==== Given passage
In this lesson we will:
- Learn about Kafka partitions;
- Learn how to create and administer partitions;
- Learn about event ordering and how it relates to partitions;
- Learn about partitions keys
- Use the kafka-console-producer script.
What Are Kafka Partitions?
Partitions are one of the main features of Kafka for achieving parrelism and therefore performance.
A partition is a sub-division of a topic. For instance, our new_pizza_orders topic could be divided into 20 partitions numbered 0-19.
Partitions can also be spread across your broker cluster. For instance, on a 5 server broker cluster, each node could process 4 of the 20 partitions.
They key thing is that wherever they reside, each of these partions can be written to by producers and read from by consumers in parallel allowing us to significantly increase throughput and latency of our Kafka broker and cluster.
Creating Partitions
As already seen, when we explicitly create a topic with kafka-topics.sh, we need to specify a number of partitions. This time, we can pass a higher number to the partitions flag such as 5:
./bin/kafka-topics.sh --bootstrap-server localhost:9092 --topic new_pizza_orders --create --partitions 5 --replication-factor 1
If we now describe the topic:
./bin/kafka-topics.sh --bootstrap-server localhost:9092 --topic new_pizza_orders --describe
We can see that we now have 5 partitions numbered 0-4 configured on the topic:
Topic: new_pizza_orders TopicId: 8pj25fZsSFqDip7VvE3EHg PartitionCount: 5 ReplicationFactor: 1 Configs: segment.bytes=1073741824
Topic: new_pizza_orders Partition: 0 Leader: 0 Replicas: 0 Isr: 0
Topic: new_pizza_orders Partition: 1 Leader: 0 Replicas: 0 Isr: 0
Topic: new_pizza_orders Partition: 2 Leader: 0 Replicas: 0 Isr: 0
Topic: new_pizza_orders Partition: 3 Leader: 0 Replicas: 0 Isr: 0
Topic: new_pizza_orders Partition: 4 Leader: 0 Replicas: 0 Isr: 0
The leader refers to which broker is managing the partition. In this instance, because we only have a single broker setup on the training virtual machine, all partitions for the topic are managed on broker 0.
The number of partitions can also be adjusted after creation. Let's adjust the number of partitions to 10:
./bin/kafka-topics.sh --bootstrap-server localhost:9092 --alter --topic new_pizza_orders --partitions 10
Kafka does not support reducing the number of partitions at this time. We can only increase the number with the alter command.
========
:: Instructions ::
[1] Reproduce the part of the listing that opens with the line containing "order: Lepidoptera" and closes with the final line of the listing, replacing "phylum" with "division" and leaving everything else unchanged.
[2] Continue the lesson on Kafka partitions, picking up after its last sentence.
==== Entries supplied
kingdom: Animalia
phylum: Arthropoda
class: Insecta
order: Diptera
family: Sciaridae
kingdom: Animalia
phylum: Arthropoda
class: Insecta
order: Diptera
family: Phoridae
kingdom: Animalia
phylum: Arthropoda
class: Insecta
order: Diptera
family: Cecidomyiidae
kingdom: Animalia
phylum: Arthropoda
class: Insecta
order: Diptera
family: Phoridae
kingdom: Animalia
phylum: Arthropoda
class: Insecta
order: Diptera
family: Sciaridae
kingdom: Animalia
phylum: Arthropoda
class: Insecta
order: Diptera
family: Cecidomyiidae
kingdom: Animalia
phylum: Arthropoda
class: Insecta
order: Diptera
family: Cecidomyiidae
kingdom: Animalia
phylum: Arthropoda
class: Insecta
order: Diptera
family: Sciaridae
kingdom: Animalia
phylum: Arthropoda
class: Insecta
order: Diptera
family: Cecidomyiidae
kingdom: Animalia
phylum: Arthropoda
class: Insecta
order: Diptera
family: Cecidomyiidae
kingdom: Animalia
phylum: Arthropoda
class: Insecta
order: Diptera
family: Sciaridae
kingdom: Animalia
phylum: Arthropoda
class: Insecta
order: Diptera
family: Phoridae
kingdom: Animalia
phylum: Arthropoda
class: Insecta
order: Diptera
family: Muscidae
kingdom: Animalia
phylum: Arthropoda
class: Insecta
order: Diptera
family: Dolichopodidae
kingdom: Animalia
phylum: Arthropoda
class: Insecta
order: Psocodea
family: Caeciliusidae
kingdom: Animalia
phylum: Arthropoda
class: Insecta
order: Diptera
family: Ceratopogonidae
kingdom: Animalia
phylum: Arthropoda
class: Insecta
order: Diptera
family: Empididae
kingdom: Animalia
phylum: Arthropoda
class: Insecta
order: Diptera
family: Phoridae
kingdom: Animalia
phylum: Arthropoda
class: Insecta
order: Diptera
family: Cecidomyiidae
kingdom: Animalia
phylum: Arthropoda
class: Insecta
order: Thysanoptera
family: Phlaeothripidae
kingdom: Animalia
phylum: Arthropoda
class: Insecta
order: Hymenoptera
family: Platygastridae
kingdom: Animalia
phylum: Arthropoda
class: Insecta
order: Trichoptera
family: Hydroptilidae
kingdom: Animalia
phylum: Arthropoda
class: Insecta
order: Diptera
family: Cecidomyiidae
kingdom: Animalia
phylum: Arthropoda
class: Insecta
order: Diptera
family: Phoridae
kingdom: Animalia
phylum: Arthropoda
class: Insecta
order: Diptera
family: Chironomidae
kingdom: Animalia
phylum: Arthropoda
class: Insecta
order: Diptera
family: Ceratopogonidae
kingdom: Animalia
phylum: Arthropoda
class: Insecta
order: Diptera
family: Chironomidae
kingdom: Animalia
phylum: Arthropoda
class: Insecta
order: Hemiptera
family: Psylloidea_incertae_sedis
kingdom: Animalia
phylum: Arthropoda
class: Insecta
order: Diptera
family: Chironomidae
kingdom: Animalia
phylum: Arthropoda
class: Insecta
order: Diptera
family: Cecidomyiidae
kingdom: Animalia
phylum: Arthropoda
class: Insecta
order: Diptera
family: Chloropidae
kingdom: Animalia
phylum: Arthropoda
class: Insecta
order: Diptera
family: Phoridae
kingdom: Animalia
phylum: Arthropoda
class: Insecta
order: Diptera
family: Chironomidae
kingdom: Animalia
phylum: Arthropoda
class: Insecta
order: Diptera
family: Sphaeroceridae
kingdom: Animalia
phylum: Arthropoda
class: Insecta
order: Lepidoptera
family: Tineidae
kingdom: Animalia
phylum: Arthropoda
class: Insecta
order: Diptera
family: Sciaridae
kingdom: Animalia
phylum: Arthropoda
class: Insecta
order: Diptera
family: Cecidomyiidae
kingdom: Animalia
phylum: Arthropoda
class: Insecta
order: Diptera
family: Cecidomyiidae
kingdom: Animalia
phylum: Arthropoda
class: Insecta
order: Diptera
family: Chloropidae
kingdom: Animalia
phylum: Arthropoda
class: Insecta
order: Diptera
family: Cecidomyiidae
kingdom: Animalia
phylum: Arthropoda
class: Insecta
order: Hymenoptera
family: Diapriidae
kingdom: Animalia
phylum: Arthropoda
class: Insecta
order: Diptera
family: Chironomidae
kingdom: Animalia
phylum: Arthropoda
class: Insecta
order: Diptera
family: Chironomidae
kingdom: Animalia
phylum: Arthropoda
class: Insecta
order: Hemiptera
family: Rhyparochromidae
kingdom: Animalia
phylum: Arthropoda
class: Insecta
========
:: Responses to the exercise ::
[1]
order: Lepidoptera
family: Tineidae
kingdom: Animalia
division: Arthropoda
class: Insecta
order: Diptera
family: Sciaridae
kingdom: Animalia
division: Arthropoda
class: Insecta
order: Diptera
family: Cecidomyiidae
kingdom: Animalia
division: Arthropoda
class: Insecta
order: Diptera
family: Cecidomyiidae
kingdom: Animalia
division: Arthropoda
class: Insecta
order: Diptera
family: Chloropidae
kingdom: Animalia
division: Arthropoda
class: Insecta
order: Diptera
family: Cecidomyiidae
kingdom: Animalia
division: Arthropoda
class: Insecta
order: Hymenoptera
family: Diapriidae
kingdom: Animalia
division: Arthropoda
class: Insecta
order: Diptera
family: Chironomidae
kingdom: Animalia
division: Arthropoda
class: Insecta
order: Diptera
family: Chironomidae
kingdom: Animalia
division: Arthropoda
class: Insecta
order: Hemiptera
family: Rhyparochromidae
kingdom: Animalia
division: Arthropoda
class: Insecta

[2]
Event Ordering & Partitions
As previously mentioned, the order in which we process events will be important. For instance, it makes no sense to update a customer before the customer has been created in our system.
Using partitions has implication for event ordering.
- The ordering of events is only guaranteed at a partition level
- We could therefore read and process events outs of order even if they are on the same topic
The key role is that data which has to be processed in order therefore has to go onto the same partition
Keys And Partition Order
Kafka producers help with this ordering challenge by putting all events with the same key onto the same partition.
For instance, all events for Customer ID 1234 could be routed to the same partition to avoid the situation of updating before creation.
Sometimes we need more complex behaviour than this though:
- Partitioning by a non keyed variable
- Perhaps our keys are not evenly distributed so a simple hash function over the key is not suitable
This is adjusted using a feature called the partitioning strategy.
Scenario Setup
We will use command line scripts to demonstrate the behaviour of partitions.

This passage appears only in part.